The money comes from people borrowing it. Then they have to pay it back by producing something for other people who borrowed money. Banks don’t actually have any money in the long run, they just loan it out. Even their reserves were borrowed from the Fed who created them to loan them to the banks.
Think this is sustainable?
nope.
How true about the disappearing nature of the old way in favor of the new. I guess 50 years from now we will pine for all those different banks when everything is centralized to one big one!!
Thinking of the diversity of shops – I long for good selection, not only of shops, but of content in shops. Seems to me that what I can buy now is such lower quality than what I can make (thinking of baking, primarily) that I do what I can in our house. It’s like everyone is telling us what to buy – from veggies to baked goods to bottles of pop.
Those pigs come in handy for all sorts of things! They get rid of burdock and help give you perspective!
The Vermont State Archivist sent me scans of documents about Zan’s Soda. They were apparently incorporated in 1934. I have an email to someone in Barre who might have more info…
I collect Barre Vermont soda bottles and do not have this one. Would you please sell it to me? donahuetyrone@gmail.com
Did you find out more about this bottle? I found one today and the embossed design is exactly the same as another bottle I found that is for Seal Soda. So both Zan’s and Seal were bottled in Barre Vermont using the same bottle design but with different soda names!
Very interesting. No, I don’t know any more except that several people have wanted to buy it for their collection. If you find out more I would be interested to know.
Haha. What have they offered you?
$10 to $25 but someone else said it is worth $100 to $200. I haven’t been interested in selling. I like it.
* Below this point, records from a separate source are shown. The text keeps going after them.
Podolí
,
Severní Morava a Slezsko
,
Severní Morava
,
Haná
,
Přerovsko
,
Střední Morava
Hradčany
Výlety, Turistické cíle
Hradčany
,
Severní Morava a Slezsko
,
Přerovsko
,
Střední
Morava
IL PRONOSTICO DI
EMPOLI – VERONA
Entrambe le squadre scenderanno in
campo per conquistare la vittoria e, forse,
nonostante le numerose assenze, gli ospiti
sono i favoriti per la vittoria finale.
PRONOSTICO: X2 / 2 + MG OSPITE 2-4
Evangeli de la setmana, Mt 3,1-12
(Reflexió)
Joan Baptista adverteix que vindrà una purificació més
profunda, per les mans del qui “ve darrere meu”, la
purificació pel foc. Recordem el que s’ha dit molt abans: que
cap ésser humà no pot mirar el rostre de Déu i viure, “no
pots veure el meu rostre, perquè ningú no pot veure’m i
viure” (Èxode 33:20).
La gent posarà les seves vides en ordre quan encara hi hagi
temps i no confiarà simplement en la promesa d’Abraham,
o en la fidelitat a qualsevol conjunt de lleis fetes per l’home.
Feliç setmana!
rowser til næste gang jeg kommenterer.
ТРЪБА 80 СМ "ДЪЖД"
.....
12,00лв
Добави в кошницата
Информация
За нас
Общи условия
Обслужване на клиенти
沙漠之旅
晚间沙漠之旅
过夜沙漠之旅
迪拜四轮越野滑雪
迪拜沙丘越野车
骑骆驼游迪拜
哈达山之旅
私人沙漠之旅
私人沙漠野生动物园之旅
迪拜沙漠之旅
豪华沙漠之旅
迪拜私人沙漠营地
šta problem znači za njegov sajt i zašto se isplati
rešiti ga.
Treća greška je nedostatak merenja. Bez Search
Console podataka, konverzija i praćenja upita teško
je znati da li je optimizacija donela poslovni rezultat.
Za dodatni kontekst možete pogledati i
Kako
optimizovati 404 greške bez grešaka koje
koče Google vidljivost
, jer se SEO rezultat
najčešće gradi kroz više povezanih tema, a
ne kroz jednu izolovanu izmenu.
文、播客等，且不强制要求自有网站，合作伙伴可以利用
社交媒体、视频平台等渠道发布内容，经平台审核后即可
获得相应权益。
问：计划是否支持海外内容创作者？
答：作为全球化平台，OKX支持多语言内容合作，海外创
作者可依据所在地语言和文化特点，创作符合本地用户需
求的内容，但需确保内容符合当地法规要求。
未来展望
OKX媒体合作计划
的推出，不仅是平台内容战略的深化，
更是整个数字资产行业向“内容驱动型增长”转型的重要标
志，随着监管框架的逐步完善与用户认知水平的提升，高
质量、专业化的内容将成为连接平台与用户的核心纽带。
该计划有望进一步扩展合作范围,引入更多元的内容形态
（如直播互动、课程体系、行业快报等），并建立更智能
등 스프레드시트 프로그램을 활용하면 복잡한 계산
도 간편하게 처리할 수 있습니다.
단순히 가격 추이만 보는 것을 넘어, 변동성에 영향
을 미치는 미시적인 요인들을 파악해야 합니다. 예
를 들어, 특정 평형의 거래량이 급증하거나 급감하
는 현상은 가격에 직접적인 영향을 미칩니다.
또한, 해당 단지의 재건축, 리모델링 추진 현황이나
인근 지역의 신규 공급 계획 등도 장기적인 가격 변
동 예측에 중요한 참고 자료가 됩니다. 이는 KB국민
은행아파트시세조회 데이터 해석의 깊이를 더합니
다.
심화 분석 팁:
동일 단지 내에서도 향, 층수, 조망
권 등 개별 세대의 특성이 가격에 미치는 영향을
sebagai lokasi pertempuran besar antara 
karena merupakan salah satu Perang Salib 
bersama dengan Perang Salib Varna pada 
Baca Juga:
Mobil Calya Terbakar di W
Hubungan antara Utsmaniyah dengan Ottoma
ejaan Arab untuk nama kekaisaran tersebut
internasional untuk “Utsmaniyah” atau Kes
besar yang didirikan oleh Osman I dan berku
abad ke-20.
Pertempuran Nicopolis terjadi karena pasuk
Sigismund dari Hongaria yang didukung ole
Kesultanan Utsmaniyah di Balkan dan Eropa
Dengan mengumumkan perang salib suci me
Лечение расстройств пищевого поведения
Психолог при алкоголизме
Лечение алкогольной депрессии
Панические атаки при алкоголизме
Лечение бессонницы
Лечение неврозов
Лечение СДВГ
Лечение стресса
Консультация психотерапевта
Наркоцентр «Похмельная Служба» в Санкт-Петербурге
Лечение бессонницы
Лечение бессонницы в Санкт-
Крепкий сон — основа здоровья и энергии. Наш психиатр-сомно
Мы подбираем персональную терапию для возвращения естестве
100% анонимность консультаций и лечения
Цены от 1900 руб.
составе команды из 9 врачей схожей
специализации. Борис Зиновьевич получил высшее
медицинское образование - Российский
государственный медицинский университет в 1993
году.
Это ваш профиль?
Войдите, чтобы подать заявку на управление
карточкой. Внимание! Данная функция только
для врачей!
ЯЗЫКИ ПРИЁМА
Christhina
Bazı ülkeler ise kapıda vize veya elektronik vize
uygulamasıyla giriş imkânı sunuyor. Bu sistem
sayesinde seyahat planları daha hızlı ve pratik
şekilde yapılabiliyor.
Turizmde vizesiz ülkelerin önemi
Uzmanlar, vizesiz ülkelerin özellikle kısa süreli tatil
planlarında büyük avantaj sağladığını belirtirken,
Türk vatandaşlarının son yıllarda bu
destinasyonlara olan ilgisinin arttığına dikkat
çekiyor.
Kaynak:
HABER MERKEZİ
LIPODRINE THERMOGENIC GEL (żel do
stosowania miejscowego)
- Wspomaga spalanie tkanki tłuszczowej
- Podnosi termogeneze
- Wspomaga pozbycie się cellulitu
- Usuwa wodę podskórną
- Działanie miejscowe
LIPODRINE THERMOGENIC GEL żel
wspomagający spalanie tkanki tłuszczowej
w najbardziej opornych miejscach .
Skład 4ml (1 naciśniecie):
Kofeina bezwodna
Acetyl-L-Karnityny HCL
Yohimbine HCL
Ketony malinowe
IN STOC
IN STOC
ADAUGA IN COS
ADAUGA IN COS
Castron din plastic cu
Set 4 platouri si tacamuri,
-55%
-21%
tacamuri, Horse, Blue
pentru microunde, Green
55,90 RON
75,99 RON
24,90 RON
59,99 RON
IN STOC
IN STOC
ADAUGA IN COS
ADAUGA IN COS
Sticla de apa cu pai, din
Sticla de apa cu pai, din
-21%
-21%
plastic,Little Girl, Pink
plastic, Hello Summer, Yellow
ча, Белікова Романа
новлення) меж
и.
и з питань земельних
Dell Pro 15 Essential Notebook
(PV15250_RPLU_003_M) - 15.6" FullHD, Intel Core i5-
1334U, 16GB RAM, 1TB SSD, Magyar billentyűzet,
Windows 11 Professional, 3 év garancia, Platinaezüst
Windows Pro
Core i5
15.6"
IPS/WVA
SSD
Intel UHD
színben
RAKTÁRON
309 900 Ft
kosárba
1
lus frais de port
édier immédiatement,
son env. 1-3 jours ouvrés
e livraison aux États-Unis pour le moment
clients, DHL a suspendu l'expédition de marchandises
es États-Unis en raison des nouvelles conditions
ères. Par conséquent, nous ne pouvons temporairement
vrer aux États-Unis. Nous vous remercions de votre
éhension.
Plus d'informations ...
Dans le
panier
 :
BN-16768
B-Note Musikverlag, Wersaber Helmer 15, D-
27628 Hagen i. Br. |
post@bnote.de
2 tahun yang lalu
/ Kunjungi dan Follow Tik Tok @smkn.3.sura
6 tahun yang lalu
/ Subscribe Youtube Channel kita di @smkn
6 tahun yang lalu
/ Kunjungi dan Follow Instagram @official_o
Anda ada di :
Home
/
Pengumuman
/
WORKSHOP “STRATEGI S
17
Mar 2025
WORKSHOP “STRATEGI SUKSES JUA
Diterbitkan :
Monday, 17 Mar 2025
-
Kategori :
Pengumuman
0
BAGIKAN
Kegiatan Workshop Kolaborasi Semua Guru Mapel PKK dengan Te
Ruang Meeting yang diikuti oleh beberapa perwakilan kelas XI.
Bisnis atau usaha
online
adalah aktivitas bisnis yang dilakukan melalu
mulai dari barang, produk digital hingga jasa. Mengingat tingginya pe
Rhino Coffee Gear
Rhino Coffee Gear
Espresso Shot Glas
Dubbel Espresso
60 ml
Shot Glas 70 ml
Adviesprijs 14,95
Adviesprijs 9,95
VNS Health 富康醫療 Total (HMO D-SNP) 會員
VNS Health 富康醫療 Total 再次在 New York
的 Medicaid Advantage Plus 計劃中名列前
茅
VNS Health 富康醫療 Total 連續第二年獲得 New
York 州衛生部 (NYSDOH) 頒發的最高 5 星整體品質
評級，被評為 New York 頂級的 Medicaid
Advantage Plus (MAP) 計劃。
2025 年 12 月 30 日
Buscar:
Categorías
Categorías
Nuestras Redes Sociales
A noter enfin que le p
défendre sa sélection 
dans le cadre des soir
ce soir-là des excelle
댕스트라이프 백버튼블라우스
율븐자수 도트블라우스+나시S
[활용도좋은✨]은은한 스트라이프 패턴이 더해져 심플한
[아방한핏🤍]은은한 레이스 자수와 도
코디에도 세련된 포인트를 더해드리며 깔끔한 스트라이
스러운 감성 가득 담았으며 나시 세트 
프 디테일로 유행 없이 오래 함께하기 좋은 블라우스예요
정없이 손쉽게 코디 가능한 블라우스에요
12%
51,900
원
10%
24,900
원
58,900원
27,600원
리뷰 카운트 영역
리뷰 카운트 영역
From the Vermont State Archivist:
From: archives@sec.state.vt.us
Subject: RE: Zan’s Sodas
Date: May 12, 2011 10:52:02 AM EDT
To: walterj@sugarmtnfarm.com
Dear Mr. Jeffries,
Thank you for your email. Your bottle has apparently been in the ground for quite a long time, indeed!
The webpage with our database microfilm description you linked us to references the Secretary of State’s records regarding the formation of corporations. I am attaching 4 scanned pages (jpgs) with the Articles of Association records from 1934 (Zan’s Beverage Corporation) and 1936 (Zan’s Soda Incorporated).